Dişleri dökülmek deyiminin anlamı
Yaşlanmak, ihtiyarlamak.
Örnek: Dişleri dökülmüş bu adamla mı evleneceksin?
Dişli tırnaklı deyiminin anlamı
Saldırıcı olan yada sözünü geçiren (kimse).
Dişten tırnaktan artırmak deyiminin anlamı
Yiyeceğinden, içeceğinden vb. ihtiyaçlarından keserek zorla biriktirmek.
Örnek: Sabah akşam nerde, kimin tarlasında iş varsa gittik, dişten tırnaktan artırdık, zorla üç beş kuruş sahibi olduk. (N. Cumalı)
Örnek: Bu evi almak için dişten tırnaktan artırdım.
Fil dişi kuleden bakmak deyiminin anlamı
Herkesi küçümseyip kendini farklı görmek.
Örnek: Halka; fil dişi kulelerden bakanlar, halktan cevabı çok sert alırlar.
Örnek 2: Bizlere, fil dişi kuleden bakmana gerek yok, sen de bizim gibi birisin.
Fil dişi kuleye çekilmek deyiminin anlamı
Herkesi küçümseyip kendisine özgü dünyasına çekilmek. Örnek: Çöküşün ve çöküşten kaçışın, fil dişi kuleye çekilişin yarattığı isyanlar kitaplaşmamıştır. (S. İleri)
Örnek 2: Bazıları, fil dişi kuleye çekilmiş, memleketteki yangından haberi yok.

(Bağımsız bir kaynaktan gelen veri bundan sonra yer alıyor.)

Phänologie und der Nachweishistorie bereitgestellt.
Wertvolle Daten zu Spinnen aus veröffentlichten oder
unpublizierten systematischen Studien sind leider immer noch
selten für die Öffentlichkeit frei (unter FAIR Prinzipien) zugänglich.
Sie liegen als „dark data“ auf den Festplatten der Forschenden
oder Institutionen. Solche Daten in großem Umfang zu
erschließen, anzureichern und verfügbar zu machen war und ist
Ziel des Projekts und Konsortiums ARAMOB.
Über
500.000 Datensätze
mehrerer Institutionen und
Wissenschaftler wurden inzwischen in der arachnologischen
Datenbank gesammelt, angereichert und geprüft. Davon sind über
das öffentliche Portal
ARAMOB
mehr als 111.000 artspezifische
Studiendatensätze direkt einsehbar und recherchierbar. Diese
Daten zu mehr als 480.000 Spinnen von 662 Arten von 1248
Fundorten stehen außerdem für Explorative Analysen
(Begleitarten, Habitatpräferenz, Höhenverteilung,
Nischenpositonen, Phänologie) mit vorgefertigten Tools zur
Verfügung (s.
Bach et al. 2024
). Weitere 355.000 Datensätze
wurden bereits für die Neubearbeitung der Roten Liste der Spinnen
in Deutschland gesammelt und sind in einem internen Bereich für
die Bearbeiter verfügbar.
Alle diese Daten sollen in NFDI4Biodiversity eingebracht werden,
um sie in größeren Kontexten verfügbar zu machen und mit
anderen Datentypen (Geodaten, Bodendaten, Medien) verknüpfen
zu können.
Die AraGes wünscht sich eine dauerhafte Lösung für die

İt dişi domuz derisi deyiminin anlamı
Sevilmeyen iki kişi arasındaki anlaşmazlıktan duyulan hoşnutluğu anlatan bir söz.
Örnek: İt dişi domuz derisi, yiyin birbirinizi!
Otuz iki dişe keman çaldırmak deyiminin anlamı
İçecek çok soğuk olmak.
Örnek: Dolaptan bir bardak su içeyim dedim, otuz iki dişime keman çaldırdı.